'Politics should be the lifestyle of every single person': Hajer Sharief


March 16, 2020

'Politics should be the lifestyle of every single person': Hajer Sharief


From wanting to become a surgeon, like the protagonists of her favourite TV series Grey’s Anatomy, to combating violent extremism by improving political participation of women and the youth, Hajer Sharief has come a long way. She was a 19-year-old medical student in Tripoli, the capital of Libya, when the hospital nearby ran out of staff to manage casualties of the ongoing civil war. She worked at the hospital for over a month, and at the end of it, was clear about one thing: Revolution and change is all good, but people first need to actively participate in building the democratic system they wish for. She co-founded Together We Build It, an organisation working for human rights, gender equality and political participation, especially of the youth.

Sharief, 27, was nominated for the Nobel Peace Prize alongside Ethiopian Prime Minister Abiy Ahmed Ali [who won] and Swedish teen climate activist Greta Thunberg last year. She was in Mumbai recently as a speaker at TEDxGateway, and in an interview with Forbes India, spoke about the resurgence of politics in educational campuses across India, the need for more women in electoral decision-making, and why people need to speak up against religious extremism and exclusion. Edited excerpts:

Q. There is a re-politicisation of students and educational campuses across India. What can the youth teach their elders about politics?

Page-level text extractions

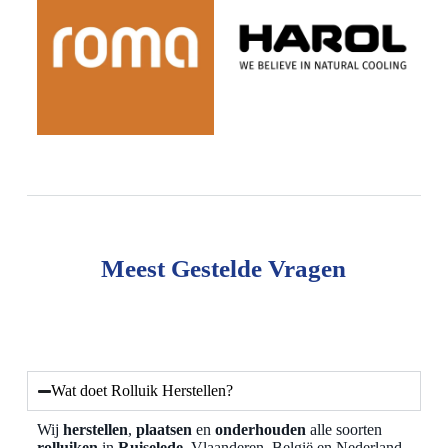
Meest Gestelde Vragen
Wat doet Rolluik Herstellen?
Wij
herstellen
,
plaatsen
en
onderhouden
alle soorten
rolluiken
in
Ruiselede
, Vlaanderen, België en Nederland,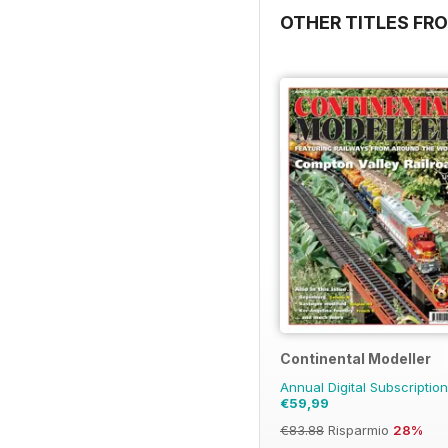
OTHER TITLES FRO
Continental Modeller
Annual Digital Subscriptio
€59,99
€83.88
Risparmio
28%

Activities
a) Summarize the Hajer Sharief interview in two sentences.
b) Extend the Hajer Sharief interview past the final question shown.

Answers provided
a) After working for over a month as a 19-year-old medical student at a Tripoli hospital that ran short of staff during the civil war, Hajer Sharief concluded that people must actively participate in building the democratic system they want, and she co-founded Together We Build It, an organization working for human rights, gender equality and political participation. Now 27 and nominated for the Nobel Peace Prize last year, she spoke with Forbes India while in Mumbai as a TEDxGateway speaker about politics on Indian campuses, the need for more women in electoral decision-making, and speaking up against religious extremism and exclusion.

b)
Previous generations did not have many direct mechanisms to influence political systems or decision-makers. Sometimes, this led to revolutions where the established political order was overthrown.

The context has changed now. Social media, for example, has a tremendous impact on politicians and the establishment. Until recently, young people were not interested in voting or in understanding what was going on. But now, they are finding their voice, conveying their opinions collectively and putting pressure on politicians to sit up and take notice.